Fiber lasers have been the subject of intense research and development recently. In a relatively short period of time the performance of lasers based on fiber technology has reached and even surpassed the levels that traditional solid-state lasers offer. Fiber format enables significant advantages such as passive cooling, maintenance-free operation, and lower cost. As a result, fiber lasers are quickly replacing solid-state lasers in various applications that require cw or Q
-switched output. However, the performance of mode-locked fiber oscillators still lags behind that of solid-state counterparts such as Kerr-lens mode-locked Ti:sapphire lasers. Despite the drawbacks in cost, size, and required maintenance, Ti:sapphire remains the workhorse of ultrafast science. Lasers based on Yb-doped crystals have recently reached impressive performance levels, with thin-disk systems exceeding microjoule energies and megawatt peak powers in research laboratories [1
]. Fiber sources with performance comparable to that of solid-state lasers should have tremendous potential for applications.
The accumulation of excessive nonlinear phase shift presents a fundamental challenge to the development of short-pulse fiber lasers. In the last decade, several new intracavity pulse evolutions that allow major increases in the pulse energy have been demonstrated. Tamura et al.

▶ Records provided:
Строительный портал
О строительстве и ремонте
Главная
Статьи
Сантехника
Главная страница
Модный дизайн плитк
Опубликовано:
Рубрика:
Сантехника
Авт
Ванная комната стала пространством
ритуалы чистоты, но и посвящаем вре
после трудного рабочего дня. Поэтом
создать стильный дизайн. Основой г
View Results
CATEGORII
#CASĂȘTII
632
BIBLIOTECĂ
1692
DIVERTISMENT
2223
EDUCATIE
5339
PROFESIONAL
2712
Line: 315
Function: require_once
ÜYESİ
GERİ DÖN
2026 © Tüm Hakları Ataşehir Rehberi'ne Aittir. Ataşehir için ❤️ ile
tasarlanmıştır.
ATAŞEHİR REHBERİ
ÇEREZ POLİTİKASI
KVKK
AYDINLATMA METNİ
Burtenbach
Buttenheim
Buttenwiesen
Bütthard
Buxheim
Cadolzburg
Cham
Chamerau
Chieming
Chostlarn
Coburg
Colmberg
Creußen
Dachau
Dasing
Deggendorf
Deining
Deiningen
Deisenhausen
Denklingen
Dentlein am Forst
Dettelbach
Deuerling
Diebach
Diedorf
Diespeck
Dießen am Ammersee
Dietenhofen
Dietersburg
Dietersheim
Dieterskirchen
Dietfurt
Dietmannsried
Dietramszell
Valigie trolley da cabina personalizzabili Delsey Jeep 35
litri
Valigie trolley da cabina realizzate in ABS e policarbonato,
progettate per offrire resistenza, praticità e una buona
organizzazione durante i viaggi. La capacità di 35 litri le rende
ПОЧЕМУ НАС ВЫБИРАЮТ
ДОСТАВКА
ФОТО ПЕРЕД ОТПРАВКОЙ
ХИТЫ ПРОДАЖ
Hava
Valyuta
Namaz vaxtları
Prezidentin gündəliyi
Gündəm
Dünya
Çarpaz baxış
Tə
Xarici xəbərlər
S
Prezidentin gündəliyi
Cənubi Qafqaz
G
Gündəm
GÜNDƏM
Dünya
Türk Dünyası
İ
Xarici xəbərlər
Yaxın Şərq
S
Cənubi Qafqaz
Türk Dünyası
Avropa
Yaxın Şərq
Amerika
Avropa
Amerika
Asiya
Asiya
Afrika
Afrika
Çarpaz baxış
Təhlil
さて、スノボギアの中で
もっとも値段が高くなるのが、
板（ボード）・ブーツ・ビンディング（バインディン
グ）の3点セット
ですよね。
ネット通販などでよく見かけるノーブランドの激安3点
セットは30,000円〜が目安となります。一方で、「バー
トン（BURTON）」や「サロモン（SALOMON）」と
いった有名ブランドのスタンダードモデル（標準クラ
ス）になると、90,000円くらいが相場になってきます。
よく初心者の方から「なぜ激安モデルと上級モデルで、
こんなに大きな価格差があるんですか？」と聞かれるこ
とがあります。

▶ Tasks to perform:
• a. Answer these questions from the passage on fiber lasers:
(i) Which three advantages does the fiber format enable?
(ii) What remains the workhorse of ultrafast science?
(iii) What presents a fundamental challenge to the development of short-pulse fiber lasers?
• b. Transcribe every line of all the records above, keeping each line unchanged and in its original order.

▶ Exercise results:
• a.
(i) Passive cooling, maintenance-free operation, and lower cost.
(ii) Ti:sapphire.
(iii) The accumulation of excessive nonlinear phase shift.

• b.
Строительный портал
О строительстве и ремонте
Главная
Статьи
Сантехника
Главная страница
Модный дизайн плитк
Опубликовано:
Рубрика:
Сантехника
Авт
Ванная комната стала пространством
ритуалы чистоты, но и посвящаем вре
после трудного рабочего дня. Поэтом
создать стильный дизайн. Основой г
View Results
CATEGORII
#CASĂȘTII
632
BIBLIOTECĂ
1692
DIVERTISMENT
2223
EDUCATIE
5339
PROFESIONAL
2712
Line: 315
Function: require_once
ÜYESİ
GERİ DÖN
2026 © Tüm Hakları Ataşehir Rehberi'ne Aittir. Ataşehir için ❤️ ile
tasarlanmıştır.
ATAŞEHİR REHBERİ
ÇEREZ POLİTİKASI
KVKK
AYDINLATMA METNİ
Burtenbach
Buttenheim
Buttenwiesen
Bütthard
Buxheim
Cadolzburg
Cham
Chamerau
Chieming
Chostlarn
Coburg
Colmberg
Creußen
Dachau
Dasing
Deggendorf
Deining
Deiningen
Deisenhausen
Denklingen
Dentlein am Forst
Dettelbach
Deuerling
Diebach
Diedorf
Diespeck
Dießen am Ammersee
Dietenhofen
Dietersburg
Dietersheim
Dieterskirchen
Dietfurt
Dietmannsried
Dietramszell
Valigie trolley da cabina personalizzabili Delsey Jeep 35
litri
Valigie trolley da cabina realizzate in ABS e policarbonato,
progettate per offrire resistenza, praticità e una buona
organizzazione durante i viaggi. La capacità di 35 litri le rende
ПОЧЕМУ НАС ВЫБИРАЮТ
ДОСТАВКА
ФОТО ПЕРЕД ОТПРАВКОЙ
ХИТЫ ПРОДАЖ
Hava
Valyuta
Namaz vaxtları
Prezidentin gündəliyi
Gündəm
Dünya
Çarpaz baxış
Tə
Xarici xəbərlər
S
Prezidentin gündəliyi
Cənubi Qafqaz
G
Gündəm
GÜNDƏM
Dünya
Türk Dünyası
İ
Xarici xəbərlər
Yaxın Şərq
S
Cənubi Qafqaz
Türk Dünyası
Avropa
Yaxın Şərq
Amerika
Avropa
Amerika
Asiya
Asiya
Afrika
Afrika
Çarpaz baxış
Təhlil
さて、スノボギアの中で
もっとも値段が高くなるのが、
板（ボード）・ブーツ・ビンディング（バインディン
グ）の3点セット
ですよね。
ネット通販などでよく見かけるノーブランドの激安3点
セットは30,000円〜が目安となります。一方で、「バー
トン（BURTON）」や「サロモン（SALOMON）」と
いった有名ブランドのスタンダードモデル（標準クラ
ス）になると、90,000円くらいが相場になってきます。
よく初心者の方から「なぜ激安モデルと上級モデルで、
こんなに大きな価格差があるんですか？」と聞かれるこ
とがあります。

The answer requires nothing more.